En application des dispositions de l’article D. 461-27 du code de la sécurité sociale dans leur version applicable au présent litige, le comité régional de reconnaissance des maladies professionnelles comprend le médecin conseil régional, le médecin inspecteur régional du travail et un professeur des universités-praticien hospitalier ou un praticien hospitalier, particulièrement qualifié en matière de pathologie professionnelle.
L’avis du 31 mars 2016 est irrégulier en l’absence de toute signature permettant de confirmer la composition du comité.
En outre, le comité n’a pas pris connaissance de l’avis du médecin du travail, et la [8] ne fournit aucun élément sur les diligences effectuées et ne justifie pas de l’impossibilité matérielle d’obtenir cet avis.
L’avis du 31 mars 2016 doit en conséquence être annulé.

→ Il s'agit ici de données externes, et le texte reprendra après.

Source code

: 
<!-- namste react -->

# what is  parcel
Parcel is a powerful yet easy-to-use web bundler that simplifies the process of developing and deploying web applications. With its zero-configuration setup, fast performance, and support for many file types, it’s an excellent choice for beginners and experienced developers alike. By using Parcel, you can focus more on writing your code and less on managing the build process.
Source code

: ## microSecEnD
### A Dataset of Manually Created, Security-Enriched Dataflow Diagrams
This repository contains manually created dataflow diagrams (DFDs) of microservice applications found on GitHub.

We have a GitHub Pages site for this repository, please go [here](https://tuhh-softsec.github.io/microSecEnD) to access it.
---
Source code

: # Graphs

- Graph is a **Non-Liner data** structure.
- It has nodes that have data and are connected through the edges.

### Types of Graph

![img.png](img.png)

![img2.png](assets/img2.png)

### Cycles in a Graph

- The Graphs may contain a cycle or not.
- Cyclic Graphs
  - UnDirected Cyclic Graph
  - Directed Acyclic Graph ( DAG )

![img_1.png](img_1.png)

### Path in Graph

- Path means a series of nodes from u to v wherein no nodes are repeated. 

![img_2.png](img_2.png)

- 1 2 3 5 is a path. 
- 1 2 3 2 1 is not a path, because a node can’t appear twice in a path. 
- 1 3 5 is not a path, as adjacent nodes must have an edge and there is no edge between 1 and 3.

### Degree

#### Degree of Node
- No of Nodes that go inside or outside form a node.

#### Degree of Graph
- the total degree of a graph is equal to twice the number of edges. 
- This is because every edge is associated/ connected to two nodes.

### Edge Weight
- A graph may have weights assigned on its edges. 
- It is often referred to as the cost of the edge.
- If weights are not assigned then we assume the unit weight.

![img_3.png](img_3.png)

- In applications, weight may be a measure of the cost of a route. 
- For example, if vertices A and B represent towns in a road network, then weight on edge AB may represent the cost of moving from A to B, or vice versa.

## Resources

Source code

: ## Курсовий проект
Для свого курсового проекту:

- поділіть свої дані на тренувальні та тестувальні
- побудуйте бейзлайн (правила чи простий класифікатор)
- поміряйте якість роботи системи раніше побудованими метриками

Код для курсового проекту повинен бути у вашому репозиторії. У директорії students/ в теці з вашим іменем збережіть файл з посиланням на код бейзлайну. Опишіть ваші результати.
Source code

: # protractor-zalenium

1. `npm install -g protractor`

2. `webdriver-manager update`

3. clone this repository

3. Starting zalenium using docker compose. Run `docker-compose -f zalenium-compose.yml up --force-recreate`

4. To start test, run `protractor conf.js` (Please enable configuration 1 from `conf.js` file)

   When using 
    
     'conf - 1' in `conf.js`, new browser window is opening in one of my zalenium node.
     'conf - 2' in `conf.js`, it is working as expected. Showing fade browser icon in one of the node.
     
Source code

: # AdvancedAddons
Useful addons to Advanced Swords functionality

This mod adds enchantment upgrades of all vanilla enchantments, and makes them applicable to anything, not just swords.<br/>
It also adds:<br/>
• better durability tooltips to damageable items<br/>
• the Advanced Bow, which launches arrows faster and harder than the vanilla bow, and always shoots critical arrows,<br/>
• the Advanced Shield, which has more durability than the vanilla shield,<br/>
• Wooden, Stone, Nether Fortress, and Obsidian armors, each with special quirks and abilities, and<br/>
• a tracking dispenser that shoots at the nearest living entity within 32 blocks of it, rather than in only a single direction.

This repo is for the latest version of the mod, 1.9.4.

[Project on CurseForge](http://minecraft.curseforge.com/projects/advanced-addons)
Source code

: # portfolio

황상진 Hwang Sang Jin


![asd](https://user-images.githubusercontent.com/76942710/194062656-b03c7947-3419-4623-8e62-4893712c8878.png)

En application des dispositions de l’article R. 142-17-2 du code de la sécurité sociale, lorsque le différend porte sur la reconnaissance de l’origine professionnelle d’une maladie dans les conditions prévues aux sixième et septième alinéas de l’article L. 461-1, le tribunal recueille préalablement l’avis d’un comité régional autre que celui qui a déjà été saisi par la caisse en application du huitième alinéa de l’article L. 461-1.
Il convient en conséquence, avant dire-droit, de désigner le [11] région Provence-Alpes-Côte d’Azur aux fins d’avis sur l’origine professionnelle de la maladie.
Il appartiendra à la [8] de transmettre le dossier constitué des éléments mentionnés aux articles R. 441-14 et D. 461-29 du code de la sécurité sociale.
L’exécution provisoire, compatible avec la nature du litige sera ordonnée.
Il sera sursis à statuer sur les autres demandes.
PAR CES MOTIFS
Le pôle social du tribunal judiciaire de Lyon, statuant par jugement contradictoire et en premier ressort,
Vu l’article R. 142-17-2 du code de la sécurité sociale,
Annule l’avis du [13] du 31 mars 2016 ;
Avant dire droit, désigne le [Adresse 12] afin qu’il donne son avis et dise, après examen de l’ensemble des documents d’enquête, avis médicaux et autres transmis par la [9] et les parties si la maladie déclarée “cancer colique avec métastases pulmonaires” a pu être directement causée par le travail habituel de la victime ;
Renvoie le dossier à la première audience utile après transmission de l’avis du second comité régional de reconnaissance des maladies professionnelles aux parties ;
Sursoit à statuer sur les autres demandes ;
Déclare le présent jugement opposable à la [7] et à la [9] ;
Ordonne l’exécution provisoire du présent jugement ;
Réserve les dépens.
Ainsi jugé et mis à disposition au greffe du tribunal le 5 novembre 2024, et signé par le président et la greffière.